### LESETEXT
------------------------

2. Der Strafausspruch kann schon deshalb nicht bestehen bleiben, weil das Landgericht, wie sich teilweise schon aus dem Urteil und im Übrigen aus dem Revisionsvortrag ergibt, bei der Feststellung des Umfangs der Verfahrensverzögerung außer Betracht gelassen hat, dass die Beauftragung der Sachverständigen bereits am erfolgt war und die Erstattung des aussagepsychologischen Gutachtens somit nahezu elf Monate gedauert hatte. Hieraus folgt eine weitere Verfahrensverzögerung, deren genauen Umfang der neue Tatrichter feststellen muss.
Die vom Landgericht bei der Kompensation gewählte Verfahrensweise ("Strafabschlagslösung") entspricht im Übrigen nicht der - nach dem Erlass der angefochtenen Entscheidung - geänderten Rechtsprechung des Bundesgerichtshofs zur Kompensation des Verstoßes gegen Art. 6 Abs. 1 Satz 1 MRK ("Vollstreckungsmodell"; vgl. BGH - GS - NJW 2008, 860). Dadurch ist der Angeklagte beschwert, weil sich durch das Vollstreckungsmodell der Zeitpunkt, zu dem ein Strafrest zur Bewährung ausgesetzt werden kann, nach vorne verlagert. Der Angeklagte könnte deshalb - bei Vorliegen der übrigen, hier nicht von vornherein ausgeschlossenen Voraussetzungen des § 57 StGB - früher als nach dem Strafabschlagsmodell aus dem Strafvollzug entlassen werden.

------------------------

### MATERIAL

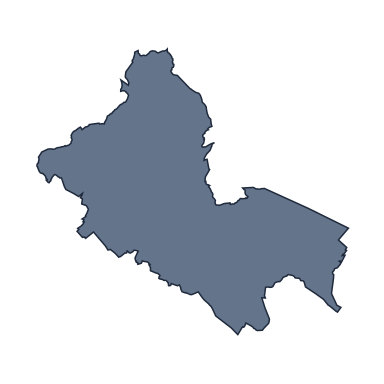 Almoloya, Hidalgo, Mexico, rotated 262°
{"feature_id": "50627088B66960340766478", "entity_name": "Almoloya", "entity_type": "district", "adm_level": 2, "iso_a3": "MEX", "parent_name": "Mexico", "parent_adm1": "Hidalgo", "projection": "robinson", "projection_center": [-98.314, 19.738], "detail": "fine", "context": "isolated", "style": "filled", "palette": "slate", "viewbox_px": 384, "rotation_deg": 262, "n_neighbors": 0, "source": "geoboundaries", "source_scale": "gbopen_adm2", "svg_char_len": 5959}
<svg xmlns="http://www.w3.org/2000/svg" viewBox="0 0 384 384"><g transform="rotate(262 192 192)"><path d="M263.8,218.9L268.0,218.0L272.1,217.8L274.4,217.9L276.9,216.7L279.5,214.7L282.5,214.6L286.7,213.7L289.0,212.3L289.4,211.1L290.3,209.4L292.8,206.5L294.1,205.3L294.8,204.3L309.5,193.7L310.4,190.7L311.3,189.4L312.3,188.7L313.5,188.3L314.0,187.8L315.1,188.1L315.7,189.0L317.4,189.3L318.0,190.1L318.1,190.7L318.6,191.2L320.9,191.8L321.7,190.7L322.8,191.0L323.3,190.7L324.1,190.8L325.2,191.5L326.7,191.5L327.6,190.7L329.1,190.7L330.5,189.7L330.9,189.8L332.8,188.5L333.0,187.8L333.5,187.5L334.3,187.5L335.0,187.1L337.0,187.4L335.8,185.9L335.5,184.4L335.7,182.4L334.4,177.6L335.2,176.5L336.4,175.5L337.3,172.6L337.2,171.4L336.9,170.1L335.5,168.7L333.7,165.9L333.5,164.7L334.2,163.3L333.9,160.6L334.5,159.5L335.8,159.3L336.9,158.2L339.6,158.3L338.4,154.7L336.4,154.4L332.6,152.7L331.5,152.1L331.0,151.4L330.0,150.9L328.8,151.5L320.4,143.4L319.8,143.1L315.7,142.0L314.5,142.1L312.4,143.6L311.4,144.0L309.9,144.2L308.9,144.7L306.6,143.8L312.8,137.2L309.9,137.7L307.1,137.6L304.9,136.9L303.5,135.7L301.6,135.4L301.9,137.4L301.7,138.9L301.3,139.7L300.4,140.5L299.8,140.6L298.6,141.8L296.6,142.6L293.2,141.0L290.7,139.1L290.2,138.5L290.3,137.0L289.0,135.3L288.6,133.6L287.9,132.4L284.8,129.0L284.2,127.0L282.9,125.8L282.5,124.9L281.4,124.1L281.1,123.5L281.2,123.0L280.4,122.2L280.4,121.6L279.6,120.6L279.0,118.8L276.1,117.5L272.9,115.0L272.2,115.0L271.6,114.6L272.2,112.6L272.1,110.2L272.4,109.8L273.1,109.5L273.1,99.6L272.5,99.5L271.9,98.7L271.2,96.9L271.3,95.9L271.1,95.3L269.0,91.8L270.7,91.2L271.8,90.5L270.9,88.3L269.3,85.6L268.4,83.1L267.0,81.7L264.9,80.2L263.4,80.4L262.6,79.9L261.9,80.3L260.8,80.5L259.7,80.3L258.7,79.4L257.1,78.9L255.5,76.5L255.4,74.9L255.0,74.2L255.0,73.4L255.5,73.1L255.4,72.3L254.9,71.5L254.9,68.7L254.6,68.1L254.6,64.7L254.2,63.3L253.7,62.3L253.6,60.5L254.2,59.1L254.6,55.5L252.5,48.8L247.8,44.8L246.7,45.1L245.6,45.0L242.6,43.9L242.1,44.0L241.7,43.0L241.4,42.8L240.3,42.2L238.9,42.1L238.0,42.7L237.6,42.6L233.7,43.6L232.4,44.3L231.4,45.5L231.5,45.8L231.3,46.7L231.0,47.0L230.1,47.3L229.7,48.1L228.3,48.9L226.1,49.5L225.4,49.3L225.3,49.7L224.4,50.5L223.8,50.0L223.7,49.5L221.5,50.9L221.2,51.4L221.1,51.9L221.8,52.4L222.8,53.8L224.0,54.1L224.6,54.7L226.0,55.5L228.4,58.3L228.1,59.2L227.3,60.2L225.8,61.4L224.9,62.8L224.3,63.0L224.1,64.7L215.4,66.3L212.1,67.4L206.9,74.7L203.3,79.1L205.9,83.4L204.8,82.9L201.9,80.7L200.4,82.5L195.5,81.1L193.2,85.5L189.3,87.0L185.4,84.8L183.1,83.1L182.4,83.4L180.6,79.4L179.7,81.0L178.5,80.4L177.8,80.9L177.5,80.0L176.9,80.7L175.6,79.8L173.6,77.3L171.9,73.7L170.7,74.7L169.1,72.7L162.3,77.2L162.5,77.8L162.2,78.8L161.8,79.3L162.1,79.6L161.6,80.3L161.0,80.4L166.1,88.9L150.7,98.7L147.8,100.0L146.3,100.6L146.2,101.5L146.5,103.1L141.9,107.5L137.6,110.4L138.0,111.3L138.0,112.2L140.8,116.9L140.7,118.6L141.0,119.0L142.5,119.3L142.6,119.7L141.9,120.4L140.5,121.3L140.1,122.4L141.1,125.1L142.5,126.5L141.2,130.3L140.9,130.4L134.6,126.4L132.2,126.5L131.5,127.1L130.9,126.8L130.2,127.1L129.7,128.4L128.6,128.6L128.3,128.1L127.9,128.3L128.5,131.9L129.6,132.7L130.6,133.0L130.7,133.4L130.0,134.6L128.9,138.3L126.3,140.2L126.3,139.3L125.3,139.4L124.5,140.1L123.6,140.0L122.6,140.4L120.5,139.9L119.7,140.0L118.7,141.9L117.0,144.6L116.0,147.0L115.5,147.2L114.3,148.4L113.7,148.6L113.0,148.0L112.6,148.0L112.4,147.5L111.2,147.1L110.4,148.0L109.3,150.9L108.4,151.7L108.1,153.8L107.9,154.2L106.0,155.3L105.8,155.7L102.5,155.8L102.3,157.0L102.5,157.8L103.0,158.2L104.2,158.7L101.2,164.5L101.7,166.6L98.7,167.5L97.7,167.4L94.7,168.2L93.3,170.7L92.9,171.8L93.2,171.9L90.7,175.9L90.4,177.5L92.2,184.3L86.3,187.3L83.2,189.2L79.1,192.8L77.2,193.9L76.7,194.6L74.1,195.8L65.9,198.3L51.9,212.0L44.4,217.5L51.4,223.2L50.9,224.1L51.4,225.2L54.8,227.2L53.7,228.3L53.4,229.0L51.2,231.9L49.5,233.7L48.4,234.1L48.0,235.0L46.8,236.1L46.5,236.1L45.7,237.4L45.3,242.5L46.7,243.8L51.3,249.6L53.2,250.4L55.3,251.0L67.3,248.1L77.5,246.4L76.8,249.9L77.9,249.7L78.6,249.2L87.4,251.6L87.4,254.0L86.8,255.6L86.6,257.6L87.2,259.1L88.0,259.4L88.7,260.2L90.2,261.1L90.6,261.7L91.3,264.6L91.0,266.4L92.4,268.3L94.9,270.5L95.6,273.8L95.9,274.0L95.9,274.7L96.6,275.2L96.8,275.8L95.4,279.9L94.1,281.6L92.9,281.9L92.3,282.9L92.2,283.8L91.4,286.6L89.3,287.2L89.0,287.6L88.7,289.4L87.8,290.4L82.2,291.2L74.0,300.4L67.4,307.3L60.9,311.2L60.3,312.2L53.8,318.1L52.8,319.4L57.0,323.4L59.7,319.7L72.0,316.0L87.2,320.2L90.4,320.8L90.9,320.2L93.0,319.9L94.4,321.6L96.1,322.5L96.3,322.8L96.7,325.4L99.6,328.6L101.3,329.8L103.0,328.1L103.2,328.6L103.1,329.2L102.1,330.5L108.0,334.7L108.1,331.8L109.5,333.0L109.1,333.6L112.6,336.9L113.3,335.8L115.5,337.5L124.1,330.3L134.4,341.9L159.7,304.7L185.5,264.1L185.5,262.1L185.7,261.3L185.3,259.3L185.9,257.5L186.1,255.8L187.3,254.4L188.0,253.3L188.9,242.7L187.0,244.0L186.8,244.6L186.4,244.8L185.0,244.7L184.0,244.4L182.4,244.6L181.0,245.4L179.6,246.8L178.1,245.4L178.7,244.6L178.2,244.4L178.2,242.2L178.8,238.9L177.2,237.2L177.1,236.4L176.0,235.5L175.3,234.3L175.2,233.2L174.3,232.1L174.3,231.4L174.6,230.4L174.3,228.4L174.5,228.1L175.9,228.2L176.1,222.2L174.9,217.2L175.2,216.9L175.7,214.5L176.2,213.7L178.7,213.3L180.0,214.0L180.9,213.8L182.1,213.2L184.0,211.8L185.5,211.9L186.9,212.4L188.7,211.8L189.4,211.3L192.4,210.6L194.2,209.6L195.3,209.2L195.9,210.4L196.8,209.3L197.0,208.4L198.1,207.0L200.5,207.2L200.5,206.3L205.0,207.3L211.8,212.6L212.7,211.9L222.3,211.5L222.2,210.0L221.6,208.3L223.4,208.8L224.8,209.6L227.5,211.7L230.8,215.7L234.9,218.1L235.9,218.3L236.7,218.8L237.7,221.1L237.5,219.4L236.8,216.7L234.6,211.3L235.0,210.3L234.9,208.8L235.3,208.3L236.7,208.2L238.7,210.3L241.8,211.4L242.6,210.9L242.9,211.7L244.2,211.5L244.5,210.6L246.2,210.4L246.8,210.6L246.9,210.9L247.7,211.4L248.2,212.9L249.3,212.9L251.3,215.7L251.2,216.1L251.3,216.8L251.6,216.5L252.2,216.4L252.7,216.7L253.8,218.6L254.0,220.3L254.3,220.9L256.1,220.5L261.5,220.6L263.8,218.9Z" fill="#64748b" stroke="#1e293b" stroke-width="1.5"/></g></svg>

------------------------

### AUFGABEN
A – Beantworten Sie anhand des Lesetextes die folgenden Fragen:
(i) Wie lange dauerte die Erstattung des aussagepsychologischen Gutachtens?
(ii) Wer muss den genauen Umfang der weiteren Verfahrensverzögerung feststellen?
(iii) Welche Vorschrift des StGB wird für die Voraussetzungen einer früheren Entlassung genannt?
B – Schreiben Sie aus dem Lesetext alles von „2. Der Strafausspruch“ bis hinunter zu „Tatrichter feststellen muss.“ wortgetreu ab.

### ANTWORTEN JE AUFGABE
A –
(i) Nahezu elf Monate.
(ii) Der neue Tatrichter.
(iii) § 57 StGB.

B –
2. Der Strafausspruch kann schon deshalb nicht bestehen bleiben, weil das Landgericht, wie sich teilweise schon aus dem Urteil und im Übrigen aus dem Revisionsvortrag ergibt, bei der Feststellung des Umfangs der Verfahrensverzögerung außer Betracht gelassen hat, dass die Beauftragung der Sachverständigen bereits am erfolgt war und die Erstattung des aussagepsychologischen Gutachtens somit nahezu elf Monate gedauert hatte. Hieraus folgt eine weitere Verfahrensverzögerung, deren genauen Umfang der neue Tatrichter feststellen muss.